Later, they told me there was a battle in the Old City and you died. I
said you didn't die. People came from the settlement. They said, I have a
grandson there, recite Psalms for him, what could I say? My Psalms don't
belong to their grandsons. Hillanddale and God's Joy lost a grandson, what
could I do? My Psalms weren't meant for their sons and grandsons ... In
our city there was a woman who went mad. People came and tried to get
the madness out of her with fire and sulfur and they couldn't. She was
possessed by the spirit of a heretic who ran away to Germany. They tried
spells and it didn't work. She shrieked and her eyes burned, they raised
heavy smoke and it didn't help. Need connection, they said, need
connection. They said: a false messiah is eight hundred and fourteen and
Joshua son of Miriam is eight hundred fourteen, but it didn't work, not
even Shabtai Zvi.
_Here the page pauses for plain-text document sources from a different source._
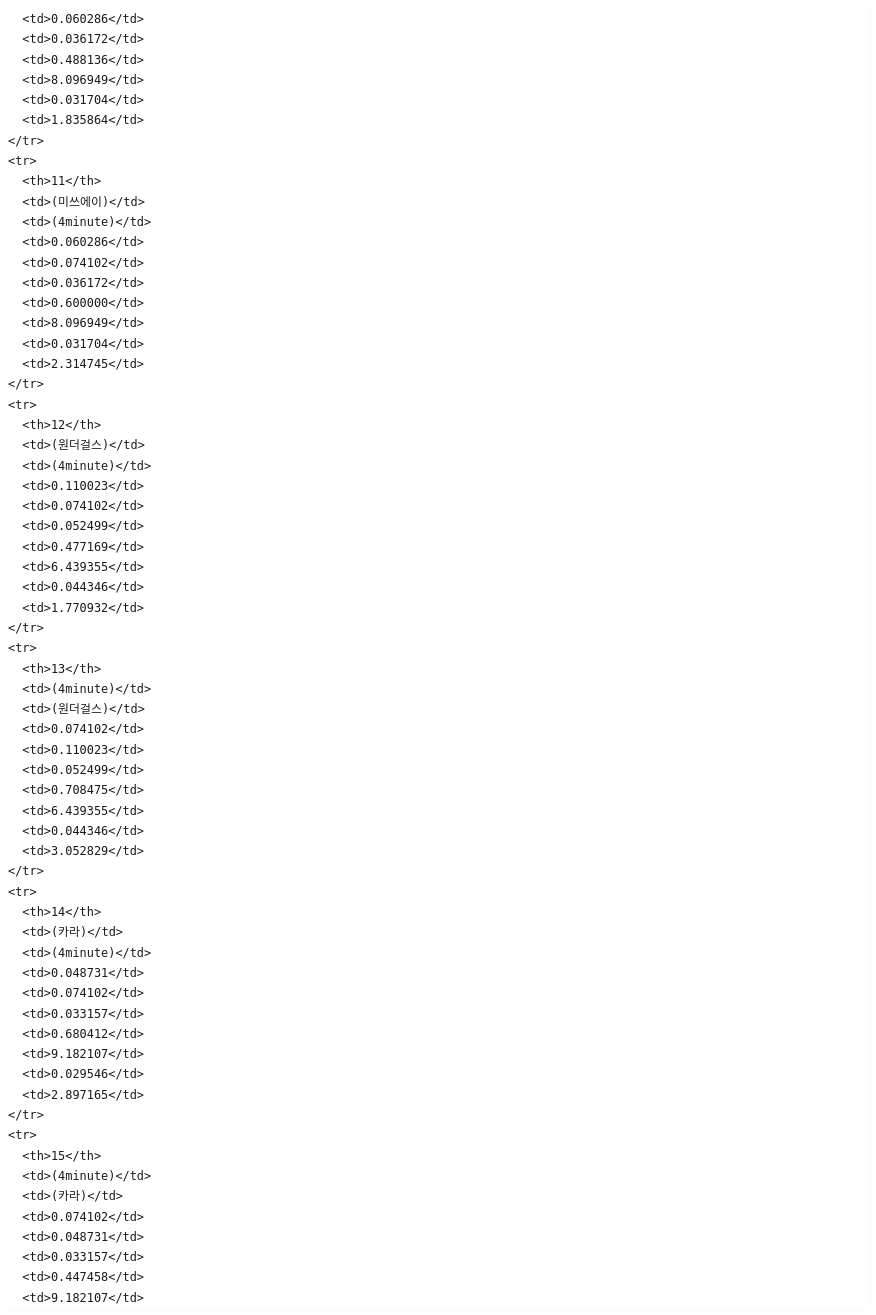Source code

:       <td>0.060286</td>
      <td>0.036172</td>
      <td>0.488136</td>
      <td>8.096949</td>
      <td>0.031704</td>
      <td>1.835864</td>
    </tr>
    <tr>
      <th>11</th>
      <td>(미쓰에이)</td>
      <td>(4minute)</td>
      <td>0.060286</td>
      <td>0.074102</td>
      <td>0.036172</td>
      <td>0.600000</td>
      <td>8.096949</td>
      <td>0.031704</td>
      <td>2.314745</td>
    </tr>
    <tr>
      <th>12</th>
      <td>(원더걸스)</td>
      <td>(4minute)</td>
      <td>0.110023</td>
      <td>0.074102</td>
      <td>0.052499</td>
      <td>0.477169</td>
      <td>6.439355</td>
      <td>0.044346</td>
      <td>1.770932</td>
    </tr>
    <tr>
      <th>13</th>
      <td>(4minute)</td>
      <td>(원더걸스)</td>
      <td>0.074102</td>
      <td>0.110023</td>
      <td>0.052499</td>
      <td>0.708475</td>
      <td>6.439355</td>
      <td>0.044346</td>
      <td>3.052829</td>
    </tr>
    <tr>
      <th>14</th>
      <td>(카라)</td>
      <td>(4minute)</td>
      <td>0.048731</td>
      <td>0.074102</td>
      <td>0.033157</td>
      <td>0.680412</td>
      <td>9.182107</td>
      <td>0.029546</td>
      <td>2.897165</td>
    </tr>
    <tr>
      <th>15</th>
      <td>(4minute)</td>
      <td>(카라)</td>
      <td>0.074102</td>
      <td>0.048731</td>
      <td>0.033157</td>
      <td>0.447458</td>
      <td>9.182107</td>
Didn't work, they blew the shofar, and said Lord King
and pass away and the spirit didn't leave. They shouted, Out evil one, and
then they said, There's Rebecca there, bring her. They clothed me in a
gown and scarf so they wouldn't see my face and they took me. I used to
sleep with my eyes open back then. I said to the man, Out evil one, come
to me, I was beautiful, come hug me, the rabbi was scared and blocked his
ears, didn't want to hear, I said I'm yours, I thought about the river that
would make me pregnant some day, and the spirit left, I felt it strong in my
body, a piece of him stayed in me, didn't leave, I spat and then he was
scared and part of him ran away. They saw the window opened and he
flew, you think those are tales, but he flew, then I left, they wrote his name
on an amulet and the man came back, because they didn't write the name
of the woman on the amulet, but by then I wasn't there and after eight
days of the circumcision, she died foaming at the mouth.